Raw records
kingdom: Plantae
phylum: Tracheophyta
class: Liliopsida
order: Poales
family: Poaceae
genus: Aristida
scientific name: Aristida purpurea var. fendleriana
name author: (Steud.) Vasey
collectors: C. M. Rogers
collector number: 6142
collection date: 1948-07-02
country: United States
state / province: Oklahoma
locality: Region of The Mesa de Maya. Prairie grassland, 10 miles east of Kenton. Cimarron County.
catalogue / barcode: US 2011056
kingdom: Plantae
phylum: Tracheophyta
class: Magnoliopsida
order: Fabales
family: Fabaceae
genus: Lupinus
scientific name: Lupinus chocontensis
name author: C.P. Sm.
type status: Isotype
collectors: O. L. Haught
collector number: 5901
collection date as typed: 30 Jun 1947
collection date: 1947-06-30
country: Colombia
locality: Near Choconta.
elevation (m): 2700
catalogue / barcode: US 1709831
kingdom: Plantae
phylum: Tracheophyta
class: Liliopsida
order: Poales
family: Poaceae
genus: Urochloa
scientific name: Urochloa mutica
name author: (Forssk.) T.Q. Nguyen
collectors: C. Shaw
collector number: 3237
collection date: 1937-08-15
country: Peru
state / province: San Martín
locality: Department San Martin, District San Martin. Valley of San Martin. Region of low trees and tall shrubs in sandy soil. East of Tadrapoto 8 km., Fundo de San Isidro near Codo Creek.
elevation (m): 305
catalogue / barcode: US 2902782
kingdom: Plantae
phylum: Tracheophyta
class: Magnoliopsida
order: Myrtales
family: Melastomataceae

◆ **EXERCISE PROMPT**
Copy out every line of the records above word for word, with nothing changed or left out.

◆ **EXERCISE SOLUTION**
kingdom: Plantae
phylum: Tracheophyta
class: Liliopsida
order: Poales
family: Poaceae
genus: Aristida
scientific name: Aristida purpurea var. fendleriana
name author: (Steud.) Vasey
collectors: C. M. Rogers
collector number: 6142
collection date: 1948-07-02
country: United States
state / province: Oklahoma
locality: Region of The Mesa de Maya. Prairie grassland, 10 miles east of Kenton. Cimarron County.
catalogue / barcode: US 2011056
kingdom: Plantae
phylum: Tracheophyta
class: Magnoliopsida
order: Fabales
family: Fabaceae
genus: Lupinus
scientific name: Lupinus chocontensis
name author: C.P. Sm.
type status: Isotype
collectors: O. L. Haught
collector number: 5901
collection date as typed: 30 Jun 1947
collection date: 1947-06-30
country: Colombia
locality: Near Choconta.
elevation (m): 2700
catalogue / barcode: US 1709831
kingdom: Plantae
phylum: Tracheophyta
class: Liliopsida
order: Poales
family: Poaceae
genus: Urochloa
scientific name: Urochloa mutica
name author: (Forssk.) T.Q. Nguyen
collectors: C. Shaw
collector number: 3237
collection date: 1937-08-15
country: Peru
state / province: San Martín
locality: Department San Martin, District San Martin. Valley of San Martin. Region of low trees and tall shrubs in sandy soil. East of Tadrapoto 8 km., Fundo de San Isidro near Codo Creek.
elevation (m): 305
catalogue / barcode: US 2902782
kingdom: Plantae
phylum: Tracheophyta
class: Magnoliopsida
order: Myrtales
family: Melastomataceae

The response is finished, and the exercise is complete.